Centre vs Judiciary: Key Reasons for Conflict Over Appointment of Judges
The Supreme Court of India. (Reuters)
The Central government and judiciary have been locking horns over appointment of judges. The Chief Justice of India on Saturday blamed the government for not doing enough for appointing High court judges, following which the Law Minister responded with a counter accusation.
What lies behind this growing trouble between the government and judiciary? It is the Memorandum of Procedure (MoP) which will govern appointment of judges in future.
The Supreme court, in a judgment, struck down the government’s effort to have a say in matters of appointment and transfer of high court and supreme court judges. Since the judgment, the government and the Supreme Court Collegium have not been able to draft rules (MoP) for appointment of judges.
Below are key flash points between the two sides.
KEY FLASH POINTS:
1) Seniority and Merit:
*The government wants the criteria of seniority, merit and integrity while promoting a HC justice of judge to the SC.
*The judiciary says the criteria of seniority, subject to merit and integrity, would be followed.
* On August 3, 2016 the government finally agreed to seniority being the main criteria for elevation rather than merit-cum-seniority, which it was insisting earlier.
2) Power to reject candidates:
*Government proposes to retain power for rejection of candidates recommended by the Collegium on grounds of national security/public interest.
*The judiciary is opposed to this, saying it amounted to interference in the functioning of the judiciary.
3) Writing down Reasons:
*For transparency and to avoid favouritism, the government wants that in case a senior Chief Justice is being overlooked for elevation to the Supreme Court, the reasons for the same be recorded in writing. The government says that of the five judges of the Collegium for appointing Supreme Court judges, the views of each one must be made known to the government.
*The judiciary says recordings of reasons for overlooking a Chief Justice or a senior Judge will be counter-productive as the reasons specified may mar his/her prospects of being elevated to the Supreme Court at a future point of time. Also, it may also affect his/her duties as judge or Chief Justice and may become a permanent blot on his/her career.
4) Binding Recommendation:
*The core of the problem is the binding nature of the Collegium’s recommendation. As per the existing system, the Collegium’s recommendations can be sent back but if it reiterates then the same, it is binding on the President.
*The government says three important judgments of 1993, 1998 and 2015 on appointment of judges do not give absolute powers to the Collegium. Instead, they ask for “participatory consultative process at the highest level”.
5) Three-judge Quota:
*The government proposed that up to three judges may be appointed from the Bar or from distinguished jurists with proven track records. And that all judges of the Supreme Court should be open to recommend names for these postings.
*The judiciary says that this “up to three” tantamount to either restricting the intake from the bar or fixing a quota of the bar. And in neither case does it fall within the framework of the Constitutional provisions.
(Subsequently, after deliberation, the government has agreed with this view that fixing a limit is not necessary so long as their representation is assured.)

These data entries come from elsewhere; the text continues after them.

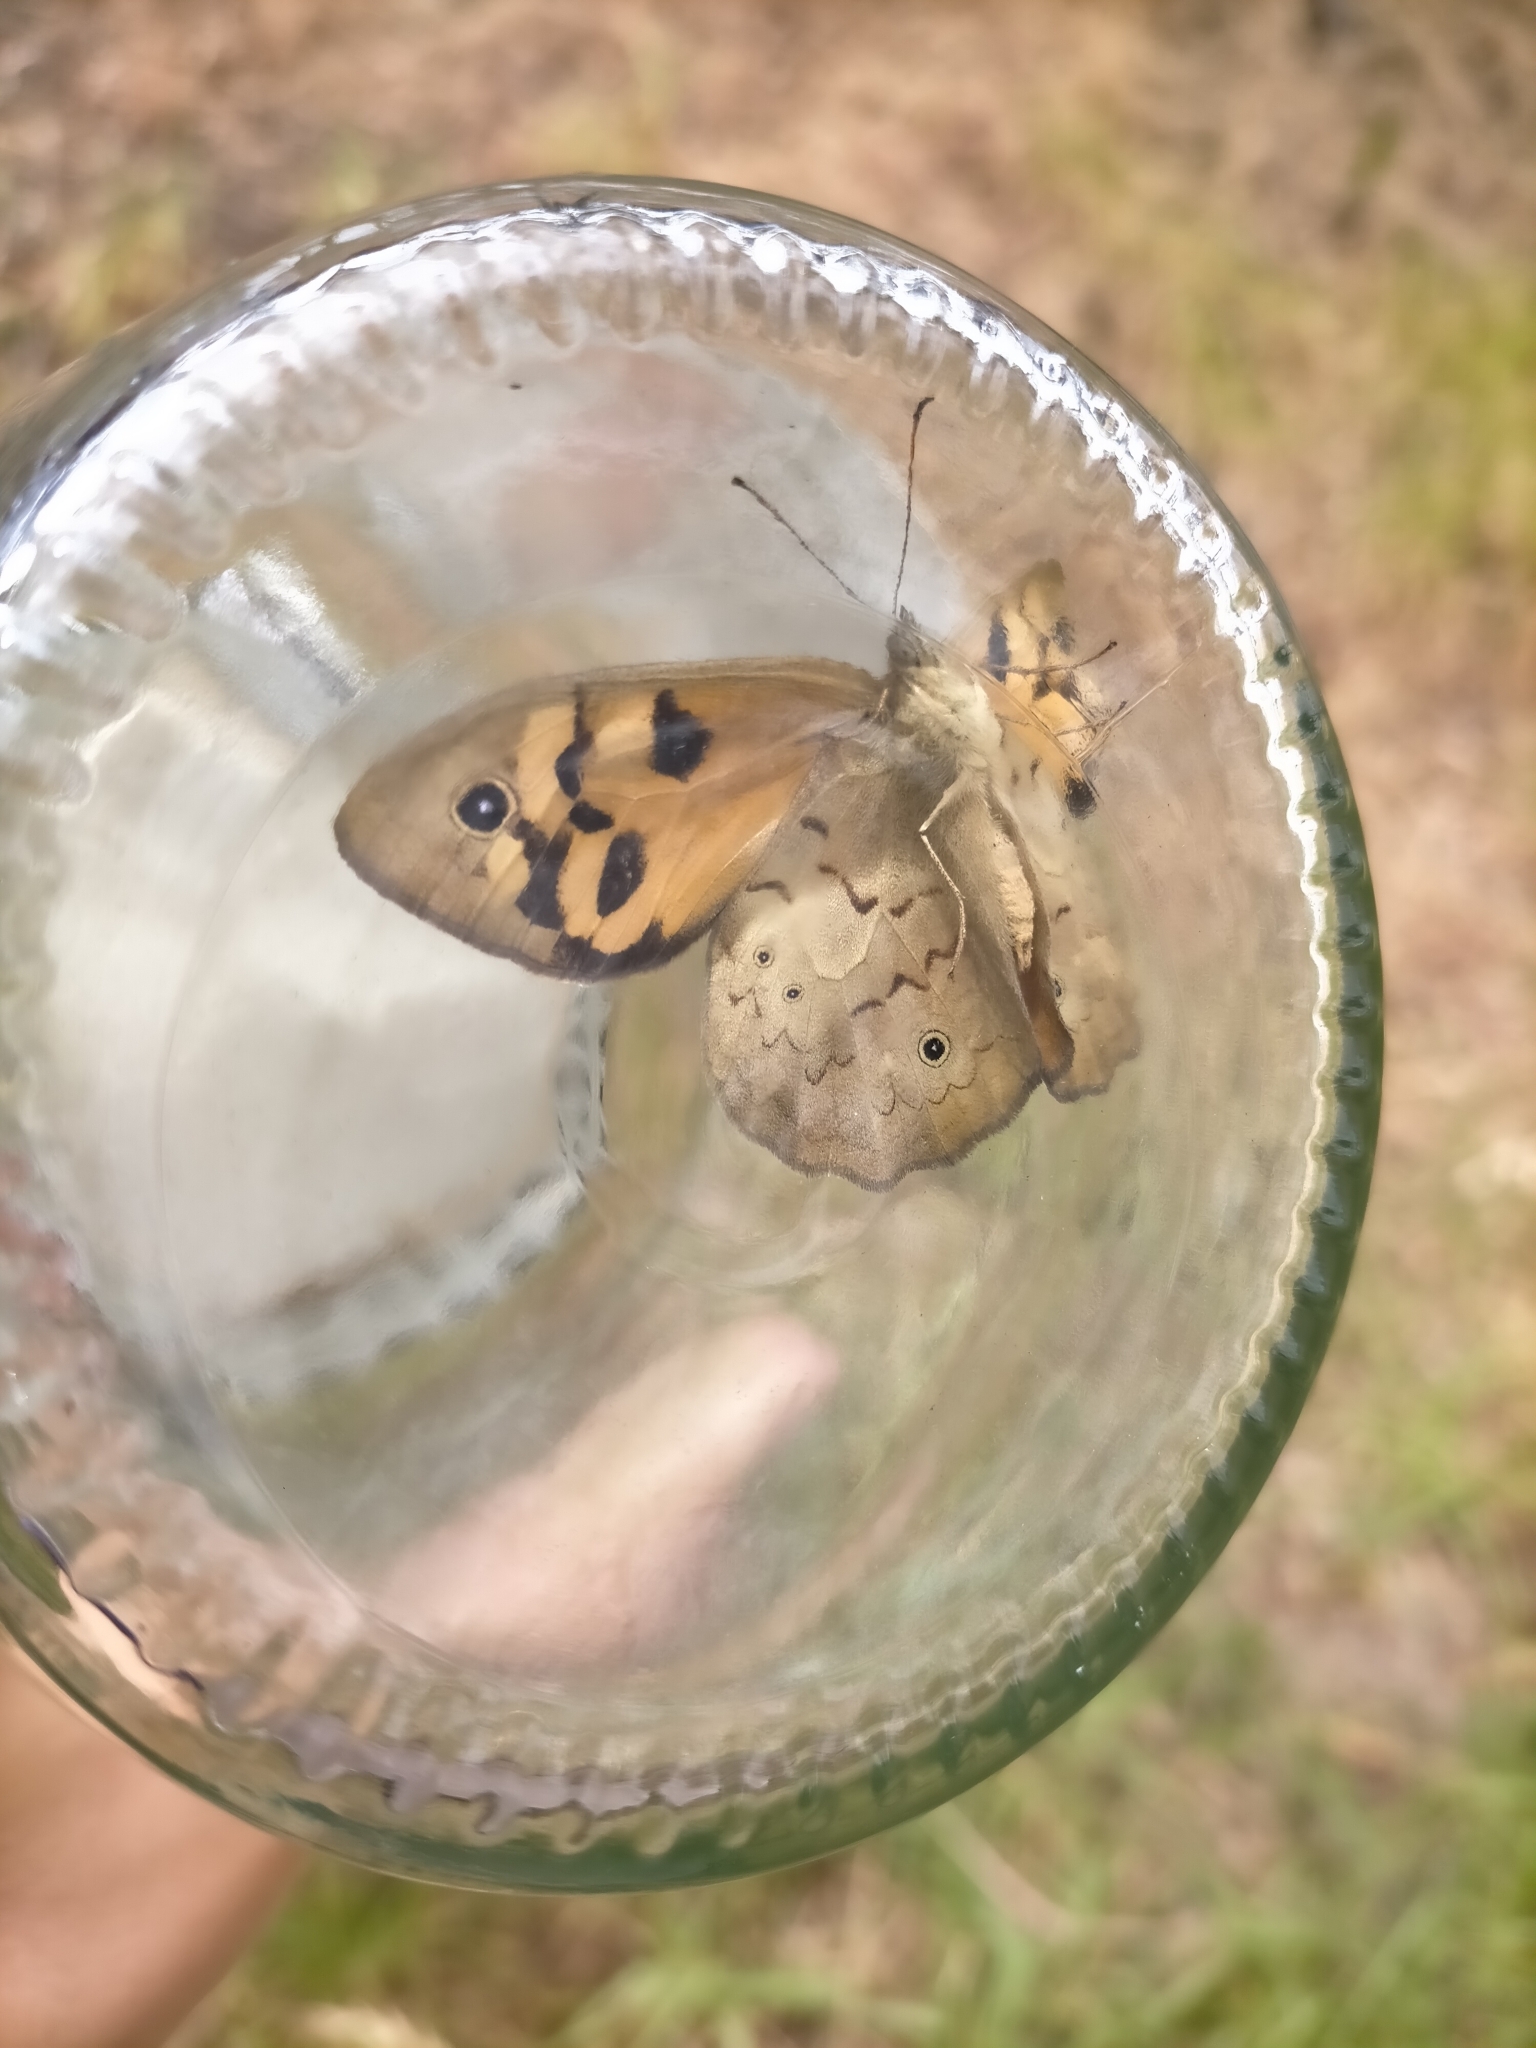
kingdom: Animalia
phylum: Arthropoda
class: Insecta
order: Lepidoptera
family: Nymphalidae
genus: Heteronympha
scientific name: Heteronympha merope
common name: Common brown
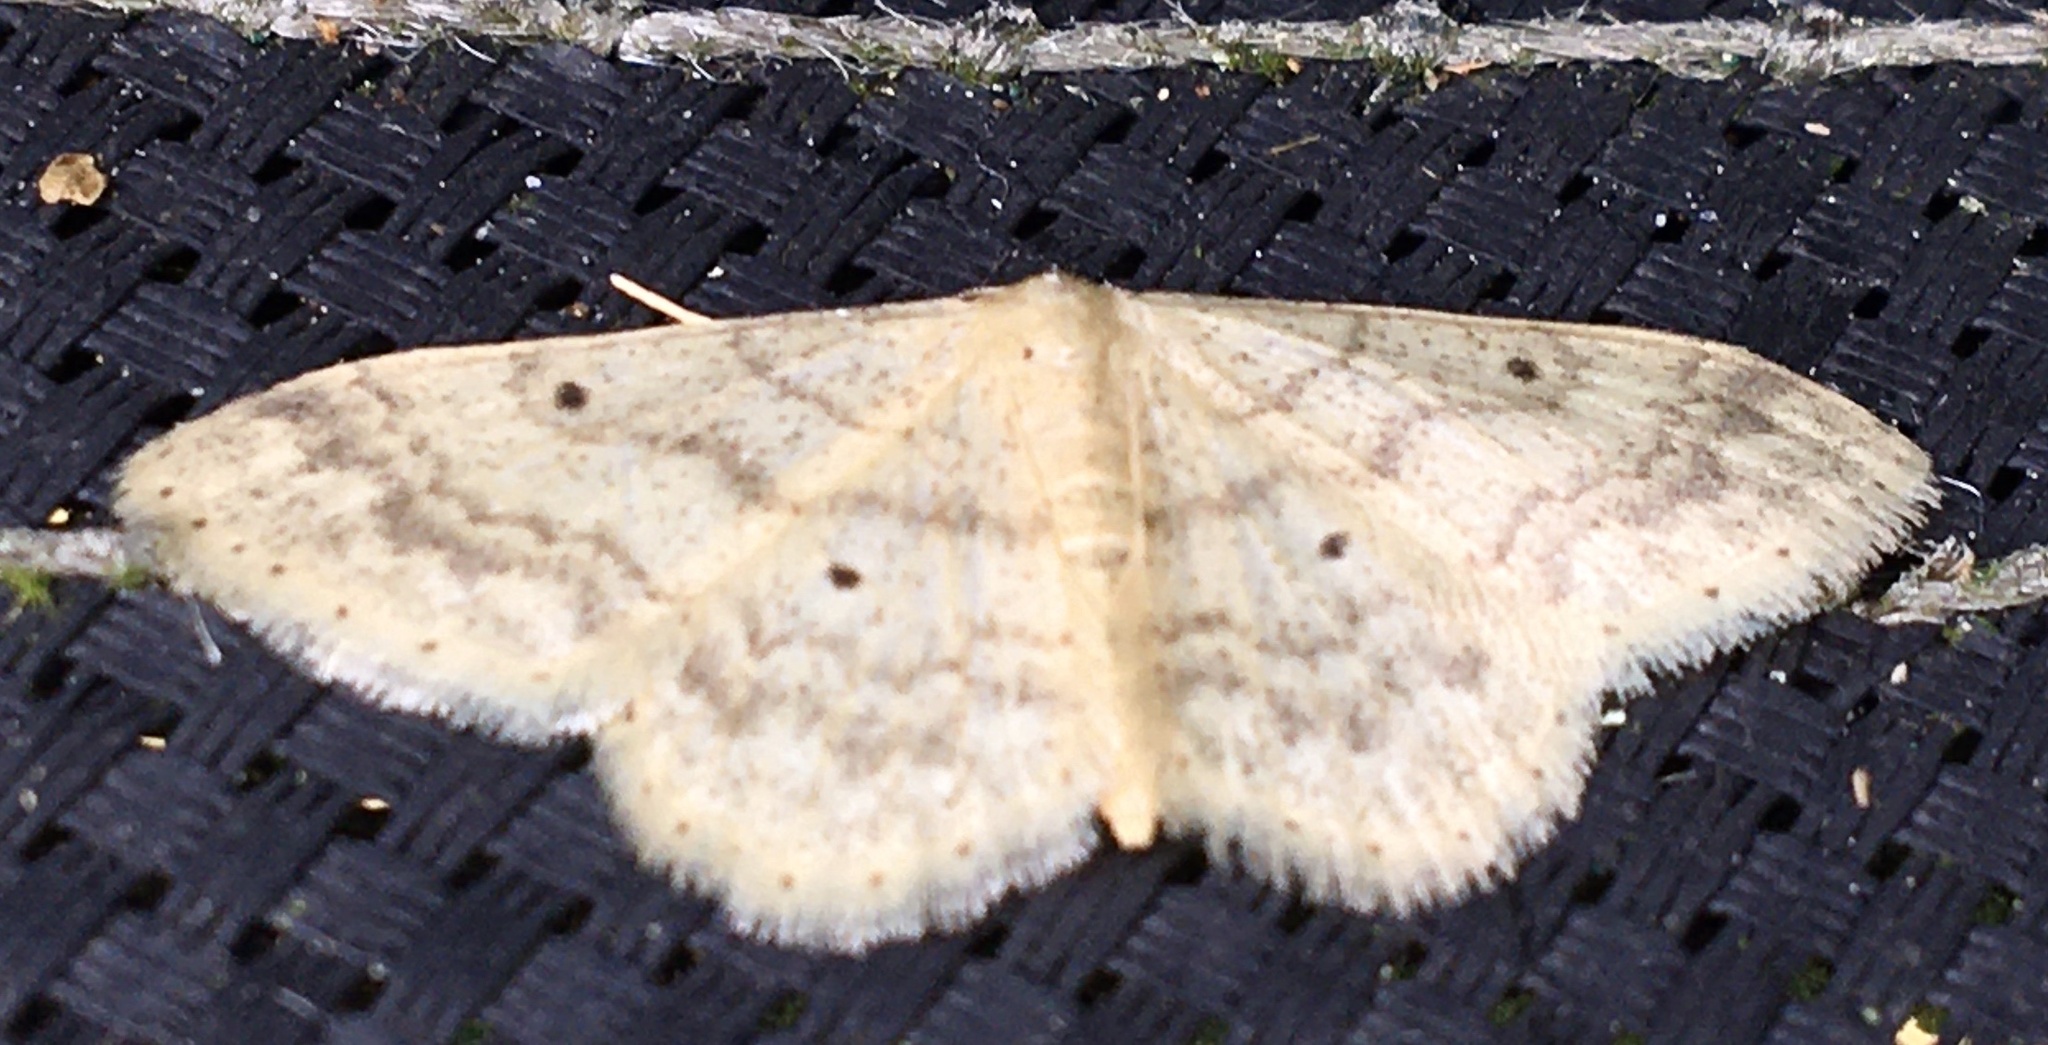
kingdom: Animalia
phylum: Arthropoda
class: Insecta
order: Lepidoptera
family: Geometridae
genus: Idaea
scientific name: Idaea biselata
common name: Small fan-footed wave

6) Consultative Mechanism:
*The government proposes to set up a committee to assist the Collegium in evaluation of candidates. It wants two retired judges of the SC and an eminent person/jurist to be jointly nominated by the Chief Justice of India and the government. The government counters that “wider consultation is necessary to select best candidates”.
* The Collegium feels that is not necessary.
7) Candidates” Database:
*The government proposes a secretariat that maintains a database of judges, schedules Collegium meetings, maintains records and receives recommendations and complaints related to judges’ postings. The government wants the secretariat to be under the law ministry.
*The judiciary is okay with it so long as the forming and functioning of the secretariat is left to the CJI and it should be under the ambit of the Registrar of the supreme court.
8) Cases and vacancies piling up
*Attorney General Mukul Rohatgi pointed out to SC that non-finalisation of the MoP was coming in the way of the government in clearing the recommendations of names forwarded by the SC collegiums in February 2016.
*Chief Justice Thakur argued that in the absence of a new MoP, appointments could be made on the basis of the old MoP.
*Attorney General, on 11 November 2016, told the Supreme Court that "Out of total 77 names, 34 names have been cleared for the appointment and rest 43 recommendations have been sent back to the apex court collegium for reconsideration".
*However, a bench comprising Chief Justice TS Thakur and AR Dave said that "We have reiterated 43 names for the appointment of judges of high courts which were rejected by the government and have been sent back for reconsideration".
*The reiteration of 43 names by the collegium has apparently put the government in a bind as under the prevailing MoP, it is binding on the government to make the appointment of judges if the collegium reiterates its recommended names.